# Your home defense choice, and why?



## Harryball (Oct 10, 2012)

This subject comes up a lot. It is a subject that is well worth the discussion. My personal choice is my pistol. You ask why? I have kids in the house. It is hard to control all the kids and a long gun. The pistol allows me to be very compact and effective in the role it plays in my home defense. 

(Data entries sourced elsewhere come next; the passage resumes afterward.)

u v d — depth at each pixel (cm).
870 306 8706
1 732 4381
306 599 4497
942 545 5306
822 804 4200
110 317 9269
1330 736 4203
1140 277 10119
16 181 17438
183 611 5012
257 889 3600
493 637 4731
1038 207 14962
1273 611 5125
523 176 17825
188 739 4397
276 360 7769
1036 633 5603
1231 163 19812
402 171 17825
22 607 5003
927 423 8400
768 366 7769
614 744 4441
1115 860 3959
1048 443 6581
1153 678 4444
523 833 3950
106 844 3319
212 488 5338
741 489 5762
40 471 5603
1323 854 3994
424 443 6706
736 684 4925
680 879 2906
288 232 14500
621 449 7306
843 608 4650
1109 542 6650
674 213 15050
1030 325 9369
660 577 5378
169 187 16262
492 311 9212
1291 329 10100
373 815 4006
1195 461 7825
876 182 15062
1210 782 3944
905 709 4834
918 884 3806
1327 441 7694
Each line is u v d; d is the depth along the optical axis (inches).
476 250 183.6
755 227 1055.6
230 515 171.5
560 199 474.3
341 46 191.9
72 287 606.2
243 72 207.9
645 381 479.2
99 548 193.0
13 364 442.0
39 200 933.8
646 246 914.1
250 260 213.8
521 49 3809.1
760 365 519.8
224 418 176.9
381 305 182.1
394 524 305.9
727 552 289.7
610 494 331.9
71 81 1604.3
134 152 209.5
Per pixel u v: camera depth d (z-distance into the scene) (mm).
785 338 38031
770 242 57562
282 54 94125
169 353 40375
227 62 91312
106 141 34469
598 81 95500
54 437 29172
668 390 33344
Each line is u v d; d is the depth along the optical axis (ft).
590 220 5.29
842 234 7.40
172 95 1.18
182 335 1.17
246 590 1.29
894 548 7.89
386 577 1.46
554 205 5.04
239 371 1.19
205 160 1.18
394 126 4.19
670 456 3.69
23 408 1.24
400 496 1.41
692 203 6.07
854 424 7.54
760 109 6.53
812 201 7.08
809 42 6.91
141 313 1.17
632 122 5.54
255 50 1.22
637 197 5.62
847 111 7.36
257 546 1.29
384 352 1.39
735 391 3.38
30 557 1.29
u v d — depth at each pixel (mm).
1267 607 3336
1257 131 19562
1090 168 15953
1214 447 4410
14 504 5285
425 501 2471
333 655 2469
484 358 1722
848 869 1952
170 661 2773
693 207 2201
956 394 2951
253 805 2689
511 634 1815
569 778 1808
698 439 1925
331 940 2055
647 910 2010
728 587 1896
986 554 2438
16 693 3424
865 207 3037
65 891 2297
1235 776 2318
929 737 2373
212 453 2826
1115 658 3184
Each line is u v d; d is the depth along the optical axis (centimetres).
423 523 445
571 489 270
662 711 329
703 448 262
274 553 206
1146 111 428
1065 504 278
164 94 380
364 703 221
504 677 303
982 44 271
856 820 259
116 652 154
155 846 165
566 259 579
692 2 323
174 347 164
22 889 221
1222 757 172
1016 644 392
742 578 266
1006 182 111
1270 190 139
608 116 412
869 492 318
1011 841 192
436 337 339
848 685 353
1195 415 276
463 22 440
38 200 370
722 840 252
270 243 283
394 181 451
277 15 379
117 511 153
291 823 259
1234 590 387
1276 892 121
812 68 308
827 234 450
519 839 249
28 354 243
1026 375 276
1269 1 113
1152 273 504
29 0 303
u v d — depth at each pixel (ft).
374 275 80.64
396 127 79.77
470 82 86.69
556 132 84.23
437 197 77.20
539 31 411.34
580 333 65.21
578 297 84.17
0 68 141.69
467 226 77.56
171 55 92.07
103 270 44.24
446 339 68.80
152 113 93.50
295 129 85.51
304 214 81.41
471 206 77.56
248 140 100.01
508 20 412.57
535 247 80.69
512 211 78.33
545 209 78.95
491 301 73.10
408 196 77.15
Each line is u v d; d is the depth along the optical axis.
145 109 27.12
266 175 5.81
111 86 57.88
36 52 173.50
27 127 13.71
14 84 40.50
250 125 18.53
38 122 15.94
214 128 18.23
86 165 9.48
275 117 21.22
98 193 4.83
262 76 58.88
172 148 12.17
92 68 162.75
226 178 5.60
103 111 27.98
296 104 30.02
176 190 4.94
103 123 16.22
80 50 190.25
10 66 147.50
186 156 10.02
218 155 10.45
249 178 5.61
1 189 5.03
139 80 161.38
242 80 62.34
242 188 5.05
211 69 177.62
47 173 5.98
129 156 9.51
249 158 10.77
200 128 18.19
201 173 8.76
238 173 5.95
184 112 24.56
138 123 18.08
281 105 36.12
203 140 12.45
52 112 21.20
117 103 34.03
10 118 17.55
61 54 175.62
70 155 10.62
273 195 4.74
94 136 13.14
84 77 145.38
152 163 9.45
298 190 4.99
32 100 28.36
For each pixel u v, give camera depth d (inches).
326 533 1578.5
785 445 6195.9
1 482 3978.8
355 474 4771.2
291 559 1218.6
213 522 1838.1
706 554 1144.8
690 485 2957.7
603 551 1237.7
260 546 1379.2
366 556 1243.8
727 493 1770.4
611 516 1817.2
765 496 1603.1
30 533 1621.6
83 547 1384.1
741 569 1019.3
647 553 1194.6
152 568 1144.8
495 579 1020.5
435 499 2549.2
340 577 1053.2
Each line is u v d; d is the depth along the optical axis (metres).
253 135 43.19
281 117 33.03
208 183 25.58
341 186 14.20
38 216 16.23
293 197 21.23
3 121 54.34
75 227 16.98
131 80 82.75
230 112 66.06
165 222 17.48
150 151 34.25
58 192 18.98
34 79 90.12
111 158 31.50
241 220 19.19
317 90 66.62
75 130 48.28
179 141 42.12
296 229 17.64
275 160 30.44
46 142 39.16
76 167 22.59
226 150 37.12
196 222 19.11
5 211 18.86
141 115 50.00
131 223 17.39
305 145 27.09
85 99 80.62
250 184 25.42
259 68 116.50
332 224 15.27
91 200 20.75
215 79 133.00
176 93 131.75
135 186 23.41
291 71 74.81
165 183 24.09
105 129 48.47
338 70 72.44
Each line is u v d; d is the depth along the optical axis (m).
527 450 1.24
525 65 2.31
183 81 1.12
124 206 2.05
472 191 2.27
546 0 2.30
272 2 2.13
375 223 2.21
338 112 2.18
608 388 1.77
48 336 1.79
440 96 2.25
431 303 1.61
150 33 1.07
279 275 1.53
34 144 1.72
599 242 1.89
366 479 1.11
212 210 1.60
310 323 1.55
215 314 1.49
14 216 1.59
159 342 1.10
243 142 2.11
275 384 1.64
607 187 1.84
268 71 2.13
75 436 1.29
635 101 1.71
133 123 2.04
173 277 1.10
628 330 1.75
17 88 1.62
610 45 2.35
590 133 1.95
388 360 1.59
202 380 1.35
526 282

Now, I am not saying that a shotgun or a rifle is wrong, it is just wrong for my context. That really is the reason for this post. I hope that we can discuss this in a manor that will cause us to look at what we are doing and make sure that its right for the context we are in. Your thoughts...


----------



## MoMan (Dec 27, 2010)

My S&W model 36, snubby in 38sp, loaded w/critical defense. Resides in my nightstand drawer in close reach!


----------



## pic (Nov 14, 2009)

Harryball said:


> This subject comes up a lot. It is a subject that is well worth the discussion. My personal choice is my pistol. You ask why? I have kids in the house. It is hard to control all the kids and a long gun. The pistol allows me to be very compact and effective in the role it plays in my home defense.
> 
> Now, I am not saying that a shotgun or a rifle is wrong, it is just wrong for my context. That really is the reason for this post. I hope that we can discuss this in a manor that will cause us to look at what we are doing and make sure that its right for the context we are in. Your thoughts...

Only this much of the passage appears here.